:: Consignes ::
A. D'après l'entretien sur la bande dessinée, qu'est-ce que Herr Seele compte introduire dans Cowboy Henk ?
B. Poursuivez l'entretien sur la bande dessinée à partir de sa dernière phrase.

━━━━━ Extrait de page

Jérôme LeGlatin : Lorsque tu opposes Dominique Goblet et les bandes américaines des années 30, est-ce par rapport à des questions de dessin, de figuration ?
 
Herr Seele : Je pense que Dominique Goblet fait trop de recherche. Il ne faut pas faire de recherche en BD, il n'y a rien à trouver. Il y a beaucoup de gens qui doutent dans la vie et qui cherchent Dieu, et je n'y crois pas du tout, il n'y a rien à trouver. Le travail de Dominique Goblet est un travail de recherche sur le contenu, le scénario et le dessin, ce n'est pas de la BD. Dans la BD, j'ai besoin d'une régularité, d'une répétition. Comme une BD publiée chaque semaine. Mais bon, c'est ce que fait la maison Frémok, de la recherche. On a déjà vu ça, beaucoup, des gens qui veulent un nouveau langage dans la BD. Ça ne m'intéresse pas. Je crois que c’est plus moderne, maintenant, de renouveler l'école franco-belge. Et on va essayer d'introduire de la jeunesse dans Cowboy Henk, car les BD qui se vendent bien mettent en scène un enfant, c'est une vieille loi. Dès qu'il y a un enfant, les enfants lecteurs sont immédiatement intéressés, et les enfants lecteurs composent un large public.

━━━━━━━━━━
━━━━━ Informations extraites

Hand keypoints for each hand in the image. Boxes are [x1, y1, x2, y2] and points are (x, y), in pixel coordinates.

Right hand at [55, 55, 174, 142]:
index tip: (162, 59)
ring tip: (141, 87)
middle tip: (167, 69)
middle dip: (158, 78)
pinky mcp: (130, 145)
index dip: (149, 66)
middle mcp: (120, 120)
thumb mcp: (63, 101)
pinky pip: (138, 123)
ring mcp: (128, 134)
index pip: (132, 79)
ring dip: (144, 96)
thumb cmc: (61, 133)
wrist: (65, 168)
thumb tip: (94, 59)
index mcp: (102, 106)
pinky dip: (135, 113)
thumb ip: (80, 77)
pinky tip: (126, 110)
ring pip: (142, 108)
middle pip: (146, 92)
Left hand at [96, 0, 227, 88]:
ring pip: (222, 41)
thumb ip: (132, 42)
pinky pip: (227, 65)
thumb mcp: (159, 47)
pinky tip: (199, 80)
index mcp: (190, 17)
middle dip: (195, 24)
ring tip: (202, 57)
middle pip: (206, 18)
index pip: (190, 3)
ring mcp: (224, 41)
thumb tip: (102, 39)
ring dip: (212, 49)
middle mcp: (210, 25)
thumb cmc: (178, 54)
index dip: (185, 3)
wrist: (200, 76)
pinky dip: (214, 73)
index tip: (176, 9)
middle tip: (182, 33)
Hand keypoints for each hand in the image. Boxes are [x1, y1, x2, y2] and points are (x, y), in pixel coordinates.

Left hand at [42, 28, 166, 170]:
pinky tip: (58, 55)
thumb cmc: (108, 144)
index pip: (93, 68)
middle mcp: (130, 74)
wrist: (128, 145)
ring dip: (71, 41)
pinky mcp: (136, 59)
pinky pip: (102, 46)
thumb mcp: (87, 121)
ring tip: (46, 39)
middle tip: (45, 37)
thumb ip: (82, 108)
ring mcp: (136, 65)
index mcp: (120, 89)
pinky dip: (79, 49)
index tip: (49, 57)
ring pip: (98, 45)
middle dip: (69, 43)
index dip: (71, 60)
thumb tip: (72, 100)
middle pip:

━━━━━━━━━━

:: Corrigé des exercices ::
A. De la jeunesse.

B.
 
Lison d'Andrea : Tu envisages que Cowboy Henk ait un enfant ?
 
Herr Seele : Je ne sais pas si je peux le dire, mais on a pensé réaliser un album où Cowboy Henk a un enfant, où il tombe enceint. Car c'est une possibilité aujourd'hui, même si d'un point de vue éthique ça pose question. Le problème est que si l'on fait ça, ça devient de nouveau un album très adulte. Moi, j'aimerais faire un album qui puisse être lu par des enfants. J'aime que mes BD soient très commerciales, car ça fait partie de la BD, ce côté extrêmement commercial.
 
Lison d'Andrea : Tu parlais de publication hebdomadaire. Tu travailles à ce rythme depuis 36 ans. Tu ne connais pas de lassitude ?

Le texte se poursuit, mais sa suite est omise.